Ernst & Young and Capgemini last month agreed to pay $20 million to settle a class action lawsuit alleging the mega accounting firm and its former subsidiary over-charged clients millions of dollars for rebated travel services.
Ernst &Young is the last of three Big Four accounting firms to settle the suit, which also named KPMG and PricewaterhouseCoopers. KPMG and its former consulting unit, BearingPoint, in April agreed to pay $34 million to settle, and PricewaterhouseCoopers late last year settled to the tune of $54.5 million.
Filed in October 2001 in Arkansas by Warmack-Muskogee Limited Partnership, the suit contended the firms billed clients full-value charges for discounted and rebated travel expenses during a 10-year span starting in 1991.
The accounting firms retained millions of dollars from back-end rebates: When travelers booked, they saw a full value fare yet a percentage of that was remitted back to the accounting firms.
While such billing practices are legal when fully disclosed to clients, they raise liability issues when they are not transparent. "There are certain firms that add to their fees—15 percent or so—for administrative charges pertaining to travel, but that's part of the deal, that is part of the engagement document," said Neil Abrams, president of Purchase, N.Y.-based Abrams Consulting Group. "There's nothing wrong with it in a legal sense, but it comes down to the disclosure."
Laurence Smith, an attorney with Wolff & Samson in West Orange, N.J., who advises corporate travel departments, agreed: "The bigger problem was one of disclosure rather than one of practice. The accounting firms gave to their clients, or let them avail themselves of, their corporate discounts. They flew much more reasonably than they ever could have flown on their own. The problem was the accounting firms didn't say to these guys, 'We're going to give you the benefit of our corporate discounts and to the extent that there are any back-end rebates or incentives earned as a result of travel that you pay for, we are keeping it.' At the end of the day, the company would have recognized they were getting a good price, but just not every last benefit."

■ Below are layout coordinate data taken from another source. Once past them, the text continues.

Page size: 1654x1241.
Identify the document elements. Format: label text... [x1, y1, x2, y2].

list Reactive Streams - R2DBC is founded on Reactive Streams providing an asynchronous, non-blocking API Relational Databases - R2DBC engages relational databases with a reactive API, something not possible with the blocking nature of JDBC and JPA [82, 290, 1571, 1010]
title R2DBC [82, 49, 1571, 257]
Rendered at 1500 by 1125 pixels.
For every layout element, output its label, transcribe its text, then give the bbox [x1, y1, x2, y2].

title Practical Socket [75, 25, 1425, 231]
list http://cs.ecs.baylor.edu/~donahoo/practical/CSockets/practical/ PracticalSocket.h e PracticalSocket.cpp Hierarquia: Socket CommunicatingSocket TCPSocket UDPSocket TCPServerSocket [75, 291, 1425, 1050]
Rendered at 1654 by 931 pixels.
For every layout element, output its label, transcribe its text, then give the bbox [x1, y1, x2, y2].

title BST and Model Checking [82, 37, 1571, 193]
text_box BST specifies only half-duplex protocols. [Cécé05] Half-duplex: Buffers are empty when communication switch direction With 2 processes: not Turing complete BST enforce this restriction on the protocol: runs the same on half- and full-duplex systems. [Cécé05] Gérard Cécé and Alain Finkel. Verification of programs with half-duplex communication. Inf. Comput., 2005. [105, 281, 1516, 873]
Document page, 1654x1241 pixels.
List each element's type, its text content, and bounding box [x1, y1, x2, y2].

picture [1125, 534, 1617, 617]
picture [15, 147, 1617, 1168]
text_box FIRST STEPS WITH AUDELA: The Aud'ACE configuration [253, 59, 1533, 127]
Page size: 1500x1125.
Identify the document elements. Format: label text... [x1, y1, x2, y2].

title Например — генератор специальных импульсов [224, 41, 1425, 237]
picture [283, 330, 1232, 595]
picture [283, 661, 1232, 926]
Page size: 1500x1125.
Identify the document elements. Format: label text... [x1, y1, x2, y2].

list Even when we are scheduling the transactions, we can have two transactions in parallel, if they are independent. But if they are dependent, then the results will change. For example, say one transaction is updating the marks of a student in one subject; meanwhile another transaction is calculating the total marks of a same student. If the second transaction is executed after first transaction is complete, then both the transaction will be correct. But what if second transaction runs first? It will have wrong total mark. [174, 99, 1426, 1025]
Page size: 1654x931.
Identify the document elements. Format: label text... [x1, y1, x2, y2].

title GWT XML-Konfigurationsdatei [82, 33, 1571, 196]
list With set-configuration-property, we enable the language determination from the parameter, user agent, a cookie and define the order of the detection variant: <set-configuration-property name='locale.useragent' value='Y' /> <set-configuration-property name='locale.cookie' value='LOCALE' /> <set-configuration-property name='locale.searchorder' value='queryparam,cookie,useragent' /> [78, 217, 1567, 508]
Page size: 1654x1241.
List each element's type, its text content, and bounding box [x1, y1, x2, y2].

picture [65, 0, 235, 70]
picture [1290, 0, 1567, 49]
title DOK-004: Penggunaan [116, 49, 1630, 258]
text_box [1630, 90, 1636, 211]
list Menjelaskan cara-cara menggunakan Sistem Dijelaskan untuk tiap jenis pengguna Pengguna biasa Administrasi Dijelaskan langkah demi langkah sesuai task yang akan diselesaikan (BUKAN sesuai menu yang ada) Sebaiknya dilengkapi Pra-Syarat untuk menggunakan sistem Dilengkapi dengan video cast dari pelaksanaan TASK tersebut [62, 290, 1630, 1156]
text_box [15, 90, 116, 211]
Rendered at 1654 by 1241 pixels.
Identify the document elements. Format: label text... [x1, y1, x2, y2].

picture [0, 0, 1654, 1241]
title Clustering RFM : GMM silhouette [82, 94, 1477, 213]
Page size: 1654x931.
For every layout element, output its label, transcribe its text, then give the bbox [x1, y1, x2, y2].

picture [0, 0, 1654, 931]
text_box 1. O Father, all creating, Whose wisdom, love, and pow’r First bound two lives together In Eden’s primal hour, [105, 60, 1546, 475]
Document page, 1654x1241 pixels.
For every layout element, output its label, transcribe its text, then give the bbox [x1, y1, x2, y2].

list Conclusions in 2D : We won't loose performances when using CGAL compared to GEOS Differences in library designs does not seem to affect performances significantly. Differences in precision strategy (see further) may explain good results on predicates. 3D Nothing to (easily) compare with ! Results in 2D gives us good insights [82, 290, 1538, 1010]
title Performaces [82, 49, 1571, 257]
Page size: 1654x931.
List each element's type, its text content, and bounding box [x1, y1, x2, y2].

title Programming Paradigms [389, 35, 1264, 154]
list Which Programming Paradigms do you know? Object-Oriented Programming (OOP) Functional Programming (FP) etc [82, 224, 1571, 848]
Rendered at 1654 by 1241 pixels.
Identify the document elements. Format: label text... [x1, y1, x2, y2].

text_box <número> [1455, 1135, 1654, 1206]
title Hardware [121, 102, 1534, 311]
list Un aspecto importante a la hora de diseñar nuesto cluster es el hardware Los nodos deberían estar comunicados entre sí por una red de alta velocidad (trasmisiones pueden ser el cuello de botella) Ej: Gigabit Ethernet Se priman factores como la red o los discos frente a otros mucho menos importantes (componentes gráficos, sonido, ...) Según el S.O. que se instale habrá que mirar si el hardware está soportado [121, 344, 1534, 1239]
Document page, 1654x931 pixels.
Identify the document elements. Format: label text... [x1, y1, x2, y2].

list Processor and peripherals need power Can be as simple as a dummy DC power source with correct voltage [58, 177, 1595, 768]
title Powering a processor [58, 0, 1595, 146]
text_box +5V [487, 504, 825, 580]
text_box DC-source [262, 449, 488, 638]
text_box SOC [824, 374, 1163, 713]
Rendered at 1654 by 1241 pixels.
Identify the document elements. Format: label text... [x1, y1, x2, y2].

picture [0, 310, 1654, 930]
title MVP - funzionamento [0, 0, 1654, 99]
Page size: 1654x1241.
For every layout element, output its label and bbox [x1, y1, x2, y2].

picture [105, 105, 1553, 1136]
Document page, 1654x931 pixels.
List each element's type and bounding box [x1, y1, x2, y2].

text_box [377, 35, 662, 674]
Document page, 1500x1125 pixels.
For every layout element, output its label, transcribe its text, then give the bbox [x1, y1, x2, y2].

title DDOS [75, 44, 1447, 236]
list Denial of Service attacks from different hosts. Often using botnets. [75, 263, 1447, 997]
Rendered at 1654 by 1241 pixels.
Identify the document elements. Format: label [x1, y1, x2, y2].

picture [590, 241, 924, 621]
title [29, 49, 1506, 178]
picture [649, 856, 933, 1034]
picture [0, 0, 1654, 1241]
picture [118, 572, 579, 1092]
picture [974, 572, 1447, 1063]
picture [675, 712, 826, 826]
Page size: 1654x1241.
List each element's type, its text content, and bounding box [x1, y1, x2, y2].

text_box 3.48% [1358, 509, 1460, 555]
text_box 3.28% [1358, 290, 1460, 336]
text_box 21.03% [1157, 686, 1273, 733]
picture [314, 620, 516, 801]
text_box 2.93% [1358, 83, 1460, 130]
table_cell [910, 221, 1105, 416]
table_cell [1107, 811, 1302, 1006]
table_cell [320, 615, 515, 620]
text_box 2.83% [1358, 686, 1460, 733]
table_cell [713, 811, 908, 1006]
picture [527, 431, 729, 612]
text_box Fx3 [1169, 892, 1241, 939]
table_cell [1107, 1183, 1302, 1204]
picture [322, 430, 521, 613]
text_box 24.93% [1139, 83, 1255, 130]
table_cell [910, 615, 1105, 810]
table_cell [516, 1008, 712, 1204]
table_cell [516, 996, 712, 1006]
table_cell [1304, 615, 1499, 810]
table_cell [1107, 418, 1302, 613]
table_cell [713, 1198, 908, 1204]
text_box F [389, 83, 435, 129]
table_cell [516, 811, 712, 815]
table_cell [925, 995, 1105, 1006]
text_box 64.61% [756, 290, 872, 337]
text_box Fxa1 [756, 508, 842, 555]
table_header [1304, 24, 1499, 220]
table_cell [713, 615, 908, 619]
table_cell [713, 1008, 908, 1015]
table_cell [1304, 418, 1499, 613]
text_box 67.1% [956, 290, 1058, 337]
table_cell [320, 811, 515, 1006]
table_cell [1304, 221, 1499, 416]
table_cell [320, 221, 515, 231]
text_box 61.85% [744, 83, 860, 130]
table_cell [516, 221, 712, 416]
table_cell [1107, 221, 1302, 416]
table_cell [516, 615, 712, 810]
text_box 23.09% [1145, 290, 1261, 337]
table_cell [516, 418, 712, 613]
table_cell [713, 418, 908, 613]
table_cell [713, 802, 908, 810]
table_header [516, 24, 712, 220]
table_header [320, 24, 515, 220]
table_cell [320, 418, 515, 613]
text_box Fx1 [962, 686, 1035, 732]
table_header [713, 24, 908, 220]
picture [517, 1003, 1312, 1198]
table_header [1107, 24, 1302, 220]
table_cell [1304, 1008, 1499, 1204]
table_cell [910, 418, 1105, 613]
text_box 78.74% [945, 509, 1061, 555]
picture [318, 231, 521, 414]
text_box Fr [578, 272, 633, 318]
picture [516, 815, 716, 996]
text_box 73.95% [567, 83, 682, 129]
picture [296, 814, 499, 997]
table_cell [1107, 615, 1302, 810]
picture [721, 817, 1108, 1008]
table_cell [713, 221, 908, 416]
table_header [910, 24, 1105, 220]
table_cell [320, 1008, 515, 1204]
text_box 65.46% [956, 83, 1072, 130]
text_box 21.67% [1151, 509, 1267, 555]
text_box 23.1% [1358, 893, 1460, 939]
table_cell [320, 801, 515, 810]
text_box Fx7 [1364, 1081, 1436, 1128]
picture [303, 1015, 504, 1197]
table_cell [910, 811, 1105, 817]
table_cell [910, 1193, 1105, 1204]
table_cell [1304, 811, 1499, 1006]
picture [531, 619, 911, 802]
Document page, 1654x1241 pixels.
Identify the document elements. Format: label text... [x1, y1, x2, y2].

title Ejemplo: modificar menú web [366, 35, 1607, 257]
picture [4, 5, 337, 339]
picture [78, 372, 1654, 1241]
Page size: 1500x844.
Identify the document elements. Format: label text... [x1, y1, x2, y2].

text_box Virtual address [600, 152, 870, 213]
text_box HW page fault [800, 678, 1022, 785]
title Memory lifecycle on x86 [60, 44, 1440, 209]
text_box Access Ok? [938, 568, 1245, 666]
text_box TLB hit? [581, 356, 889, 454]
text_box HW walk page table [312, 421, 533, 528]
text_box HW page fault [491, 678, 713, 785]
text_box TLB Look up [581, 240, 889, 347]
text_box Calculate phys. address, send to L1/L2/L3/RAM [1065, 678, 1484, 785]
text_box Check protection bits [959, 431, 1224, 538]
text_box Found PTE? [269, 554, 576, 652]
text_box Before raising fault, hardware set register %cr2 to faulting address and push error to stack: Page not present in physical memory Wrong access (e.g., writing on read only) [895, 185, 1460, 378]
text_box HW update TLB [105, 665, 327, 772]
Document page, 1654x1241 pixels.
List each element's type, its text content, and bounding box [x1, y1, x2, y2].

Ernst and Young retained $98.8 million in rebates on airline tickets between 1995 and 2001, with $37 million retained in 2000 alone—14 percent of the company's U.S. booked air volume for that year. PricewaterhouseCoopers retained $72.4 million in rebates for 10 years, ending in 2001, holding onto $45 million in 2000. PwC in 2000 had a U.S. booked air volume of $383 million.
Domestic back-end rebates are not as common as they once were, which makes the questionable practices of the accounting firms less relevant in today's climate. "You just don't see them much at all in the U.S.," Smith said, adding the use of such rebates in airline negotiations is a bit more prevalent in Asia/Pacific. "I think that has to do more with the Asian carriers' ability or inability to track things on a current basis, and that may also be tied into the global distribution systems that are most prevalent in Asia/Pacific. Even in Asia/Pacific back-end rebates are less prevalent than they were three to five years ago, but you still see some deals structured that way."